§ **Extract provided**:

Well, why would we ever want an answer?

And I don't think it's beside the point at all, but I'm enjoying being ficc'ed by YNH too much to explain why just now.
 
 
Tom Coates
08:35 / 29.08.01
I think I'm talking to myself on this thread. Sigh.
 
 
Cavatina
08:35 / 29.08.01
Whaat - no puns, Haus?
What humourless configuration of y/o is this?
 
 
Disco is My Class War
08:35 / 29.08.01
quote:Originally posted by Tom Coates:
It occurs to me that one might like to think of these things in terms of GRAFTS ratther than prosthesis. Think of it this way - If I produce a text, I produce a body of information, of code almost, that individuals can react to and graft upon their own identity. Subsequent changes to that grafted material from outside feel like a betrayal - at the cheesiest level, we feel ourselves to be upset when a bad film adaptation is done of a favourite book. It seems plausible that some quality or element of the original book must have been internalised by us to experience such feeling so deeply. But just as chunks of a text can be grafted onto one's own identity by a reader, surely they can be viewed as chunks that are in the public domain but are OF or EXTENSIONS of the original author...


I like the grafts idea. I guess my take on the 'truth' question is that calling something 'truth' is always going to give it an external, higher-order-quality power. Which is is different to someone's personal feeling. —Although for the same reason, I'm not necessarily persuaded by attestations of a 'personal feeling' about something, because it tends to wipe out the necessity for interrogating one's reactions in a political framework, and can be very effectively deployed as a tool of power, concealing the political motivations behind a statement. I don't think this is what Nick is doing, but it bears pointing out.

who may or may not have grown or regrafted the work as a whole into themselves or as an extension of themselves.

The grafting metaphor brings up growing, doesn't it? Crazy things gowing from the cracks and corners and breaking up nasty concrete. Weeds. Hm. Spreading in unpredictable patterns.

§ **Dataset section**:
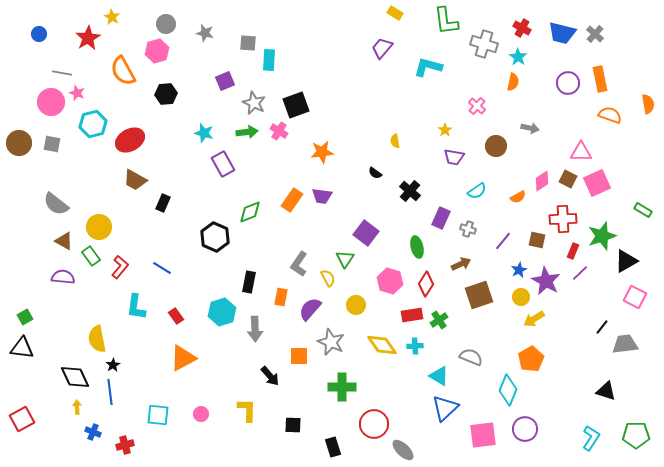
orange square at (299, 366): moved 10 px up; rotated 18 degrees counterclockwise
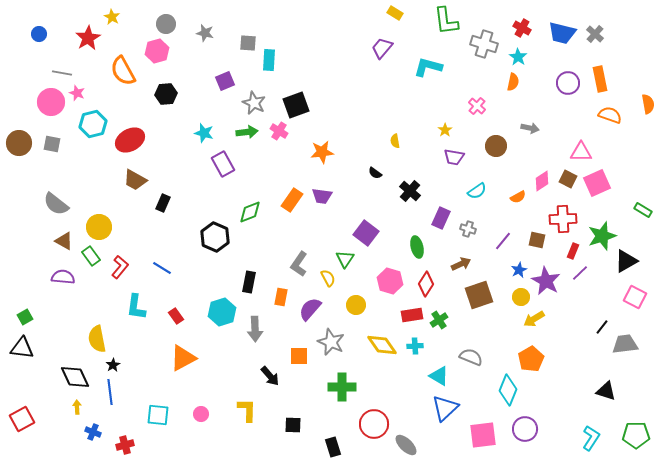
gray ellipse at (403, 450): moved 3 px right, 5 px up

§ **Stated task A**:
Return the passage of the forum thread on textual grafts, starting at "Disco is My" and ending at "the original author...", reproduced word for word.
§ **Stated task B**:
Resume the forum thread on textual grafts and authorship, continuing from its final sentence.

§ **Right answer A**:
Disco is My Class War
08:35 / 29.08.01
quote:Originally posted by Tom Coates:
It occurs to me that one might like to think of these things in terms of GRAFTS ratther than prosthesis. Think of it this way - If I produce a text, I produce a body of information, of code almost, that individuals can react to and graft upon their own identity. Subsequent changes to that grafted material from outside feel like a betrayal - at the cheesiest level, we feel ourselves to be upset when a bad film adaptation is done of a favourite book. It seems plausible that some quality or element of the original book must have been internalised by us to experience such feeling so deeply. But just as chunks of a text can be grafted onto one's own identity by a reader, surely they can be viewed as chunks that are in the public domain but are OF or EXTENSIONS of the original author...

§ **Right answer B**:
Okay, Tom's post just brought up something which I should point out. I am not advocating that all texts are simply 'in' the public domain, as if the public domain were this flattened-out, textureless, singular quality or regime, continuous with the space/consciousness of what people have been calling 'the writer'. I just don't feel that the 'internal', which includes the act of writing, can be separated from or opposed to the 'external': reading, fan-ficcing, editing, whatever; there's a constant flow between/through/across, which is constantly redefining the boundaries of the 'self'.

More to come, I think.
 
 
Disco is My Class War
10:17 / 29.08.01
How odd to dissociate yourself from your own work in this way, from the workings of your own mind. Your 'ghosts' are you. Reminds me slightly of the Marxian notion of alienation of the working class from the product of its labour. I don't make that separation. Can you sustain it?

As YNH said, you just re-inflict a singular personhood on me, which is totally not what I'm saying, and thus you misunderstand. What I'm talking about isn't so much a Marxian alienation (although it's related) as the meaning of 'yourself'/'myself'. Complicating the self, I am complicating the whole concept of having a self to 'dissociate' from. And dissociation, anyhow, is sexy. It's like Cartman and the anal probe. On some level he really liked it, man.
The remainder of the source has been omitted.